Have you ever been riding through the beautiful Black Hills on your motorcycle, enjoying the sound of pipes crackling and the clean mountain air, when all of a sudden a set of flashing lights appears behind you? You wonder what you could’ve been doing wrong. Were you speeding? Swerving? Are your tags expired? Maybe your brake light is out. You can only speculate as the officer walks over to your bike. When he asks you, “Do you know why I pulled you over?” You answer, “No.” “Your handlebars are shoulder height,” he replies. “That’s a petty offense in the state of South Dakota; I’m going to have to issue you a ticket.”
After that experience, maybe you ride through Sturgis with your handlebars loosened, so you can quickly lower them beneath your shoulders when you see the heat. Or, even worse, you permanently install them at an uncomfortable level, just to avoid these types of hassles in the future.

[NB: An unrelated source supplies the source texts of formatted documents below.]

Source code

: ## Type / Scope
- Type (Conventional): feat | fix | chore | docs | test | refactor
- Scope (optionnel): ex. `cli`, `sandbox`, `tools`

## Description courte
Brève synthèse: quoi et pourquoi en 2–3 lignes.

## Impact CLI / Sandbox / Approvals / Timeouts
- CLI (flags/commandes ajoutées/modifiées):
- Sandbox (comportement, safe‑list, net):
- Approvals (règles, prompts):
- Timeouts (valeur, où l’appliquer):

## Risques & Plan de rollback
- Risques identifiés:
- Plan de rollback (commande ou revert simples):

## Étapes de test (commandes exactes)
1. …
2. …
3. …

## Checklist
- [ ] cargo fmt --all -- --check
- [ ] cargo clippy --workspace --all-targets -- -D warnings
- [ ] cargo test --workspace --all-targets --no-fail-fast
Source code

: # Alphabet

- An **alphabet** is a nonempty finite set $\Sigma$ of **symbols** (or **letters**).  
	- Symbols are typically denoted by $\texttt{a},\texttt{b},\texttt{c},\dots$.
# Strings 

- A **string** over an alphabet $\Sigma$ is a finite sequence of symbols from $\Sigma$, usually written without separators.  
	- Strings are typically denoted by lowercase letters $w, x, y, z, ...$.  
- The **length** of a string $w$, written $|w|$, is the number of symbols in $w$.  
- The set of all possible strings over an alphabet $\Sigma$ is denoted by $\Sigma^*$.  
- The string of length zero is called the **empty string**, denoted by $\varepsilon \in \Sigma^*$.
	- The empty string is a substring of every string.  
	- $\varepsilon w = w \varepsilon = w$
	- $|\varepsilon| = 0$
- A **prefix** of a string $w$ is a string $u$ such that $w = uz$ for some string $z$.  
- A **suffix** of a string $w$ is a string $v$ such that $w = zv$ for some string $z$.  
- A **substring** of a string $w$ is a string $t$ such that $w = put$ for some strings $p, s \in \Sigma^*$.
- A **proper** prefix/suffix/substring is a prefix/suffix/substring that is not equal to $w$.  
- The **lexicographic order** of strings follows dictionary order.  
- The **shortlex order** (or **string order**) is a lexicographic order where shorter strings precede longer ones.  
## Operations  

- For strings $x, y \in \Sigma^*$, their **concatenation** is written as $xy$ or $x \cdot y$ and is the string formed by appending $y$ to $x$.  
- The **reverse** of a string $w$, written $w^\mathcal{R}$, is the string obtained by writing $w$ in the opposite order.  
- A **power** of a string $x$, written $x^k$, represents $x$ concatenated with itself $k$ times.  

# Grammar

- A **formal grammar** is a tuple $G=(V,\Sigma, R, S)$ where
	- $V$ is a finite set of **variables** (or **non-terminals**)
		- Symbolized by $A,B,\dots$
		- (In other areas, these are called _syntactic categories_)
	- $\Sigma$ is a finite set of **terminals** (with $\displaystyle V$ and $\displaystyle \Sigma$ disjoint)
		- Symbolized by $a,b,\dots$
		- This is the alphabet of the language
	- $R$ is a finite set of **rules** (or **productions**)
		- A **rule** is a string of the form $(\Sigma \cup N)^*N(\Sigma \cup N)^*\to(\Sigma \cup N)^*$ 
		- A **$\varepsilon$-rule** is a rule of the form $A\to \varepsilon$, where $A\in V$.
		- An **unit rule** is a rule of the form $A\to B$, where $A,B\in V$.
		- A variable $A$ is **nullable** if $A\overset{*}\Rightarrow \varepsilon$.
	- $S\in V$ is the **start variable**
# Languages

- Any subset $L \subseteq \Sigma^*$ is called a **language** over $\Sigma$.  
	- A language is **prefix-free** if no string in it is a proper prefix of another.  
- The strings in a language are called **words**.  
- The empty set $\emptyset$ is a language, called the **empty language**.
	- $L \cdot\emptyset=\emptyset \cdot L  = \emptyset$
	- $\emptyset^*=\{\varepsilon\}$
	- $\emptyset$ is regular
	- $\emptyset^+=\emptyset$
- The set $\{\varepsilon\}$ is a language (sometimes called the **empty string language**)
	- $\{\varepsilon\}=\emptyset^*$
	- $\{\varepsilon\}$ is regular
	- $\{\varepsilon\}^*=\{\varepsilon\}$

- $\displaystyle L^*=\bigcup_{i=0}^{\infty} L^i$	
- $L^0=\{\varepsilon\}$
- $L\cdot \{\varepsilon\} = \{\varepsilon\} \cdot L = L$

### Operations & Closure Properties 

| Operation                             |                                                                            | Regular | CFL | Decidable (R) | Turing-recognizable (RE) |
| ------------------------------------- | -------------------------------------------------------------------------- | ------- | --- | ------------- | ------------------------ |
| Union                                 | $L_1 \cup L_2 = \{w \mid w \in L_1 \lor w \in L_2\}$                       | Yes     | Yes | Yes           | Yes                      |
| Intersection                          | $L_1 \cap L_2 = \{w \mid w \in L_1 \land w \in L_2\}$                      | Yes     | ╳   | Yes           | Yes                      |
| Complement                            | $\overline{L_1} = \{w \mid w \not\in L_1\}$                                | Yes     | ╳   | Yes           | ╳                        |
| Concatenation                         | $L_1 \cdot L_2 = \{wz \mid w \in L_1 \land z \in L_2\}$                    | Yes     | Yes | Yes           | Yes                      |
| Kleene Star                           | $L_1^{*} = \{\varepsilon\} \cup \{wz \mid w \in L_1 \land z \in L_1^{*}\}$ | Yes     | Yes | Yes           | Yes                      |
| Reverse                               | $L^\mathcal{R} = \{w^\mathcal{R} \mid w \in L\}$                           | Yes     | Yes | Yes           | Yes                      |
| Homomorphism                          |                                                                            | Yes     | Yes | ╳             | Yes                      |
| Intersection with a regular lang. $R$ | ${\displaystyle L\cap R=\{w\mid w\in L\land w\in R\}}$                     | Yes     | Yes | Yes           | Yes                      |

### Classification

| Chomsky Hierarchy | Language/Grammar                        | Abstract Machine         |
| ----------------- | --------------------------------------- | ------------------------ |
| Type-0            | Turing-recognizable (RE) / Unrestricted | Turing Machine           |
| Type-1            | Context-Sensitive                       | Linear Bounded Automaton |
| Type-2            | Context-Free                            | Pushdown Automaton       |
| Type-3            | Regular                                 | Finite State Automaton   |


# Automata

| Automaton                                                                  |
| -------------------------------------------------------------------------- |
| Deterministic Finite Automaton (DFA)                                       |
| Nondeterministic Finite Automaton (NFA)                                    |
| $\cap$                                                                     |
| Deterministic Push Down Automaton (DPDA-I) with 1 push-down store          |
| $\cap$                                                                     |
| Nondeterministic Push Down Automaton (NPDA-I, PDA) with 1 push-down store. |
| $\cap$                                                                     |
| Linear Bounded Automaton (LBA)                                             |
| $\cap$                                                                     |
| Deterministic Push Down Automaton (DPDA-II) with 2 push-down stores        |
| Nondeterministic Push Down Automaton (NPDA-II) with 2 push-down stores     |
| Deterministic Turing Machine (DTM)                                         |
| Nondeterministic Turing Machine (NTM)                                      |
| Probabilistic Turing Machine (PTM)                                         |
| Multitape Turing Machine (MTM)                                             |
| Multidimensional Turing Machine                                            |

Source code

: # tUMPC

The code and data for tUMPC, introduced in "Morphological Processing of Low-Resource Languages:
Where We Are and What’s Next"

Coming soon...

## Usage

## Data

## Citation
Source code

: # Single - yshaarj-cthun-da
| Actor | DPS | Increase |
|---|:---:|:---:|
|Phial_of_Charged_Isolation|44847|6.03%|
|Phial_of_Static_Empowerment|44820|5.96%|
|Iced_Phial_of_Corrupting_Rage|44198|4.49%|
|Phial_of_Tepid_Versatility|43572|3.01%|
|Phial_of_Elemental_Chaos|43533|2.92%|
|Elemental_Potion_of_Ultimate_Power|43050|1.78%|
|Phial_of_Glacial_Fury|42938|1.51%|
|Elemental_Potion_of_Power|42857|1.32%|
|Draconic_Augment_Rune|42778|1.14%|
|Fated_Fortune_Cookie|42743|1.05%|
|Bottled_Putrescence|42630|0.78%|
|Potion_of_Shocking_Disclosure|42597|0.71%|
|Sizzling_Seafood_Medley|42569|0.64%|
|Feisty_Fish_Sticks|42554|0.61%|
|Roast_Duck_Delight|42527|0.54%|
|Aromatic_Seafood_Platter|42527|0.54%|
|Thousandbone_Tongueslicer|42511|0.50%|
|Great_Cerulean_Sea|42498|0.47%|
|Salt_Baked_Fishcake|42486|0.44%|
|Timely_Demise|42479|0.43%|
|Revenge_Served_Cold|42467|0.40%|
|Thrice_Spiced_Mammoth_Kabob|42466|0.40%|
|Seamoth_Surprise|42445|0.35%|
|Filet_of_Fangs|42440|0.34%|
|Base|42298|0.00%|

Well, after July 1, 2015, you won’t have to worry about anyone getting up in your business about where you hang your hands. That’s because South Dakota Governor Dennis Daugaard just signed Senate Bill 85, effectively abolishing South Dakota codified law 32-20-3, the one stating no person may operate a motorcycle on a public street or highway with the handlebar grips positioned at or above shoulder height.
So if you’re coming to the Buffalo Chip during the Sturgis Rally, or riding anywhere in South Dakota for that matter, you’re now free to ride with your ape hangers as high as you’d like. No more regulations on where to hang your hands. Feel free, express yourself if that is what you feel riding is all about.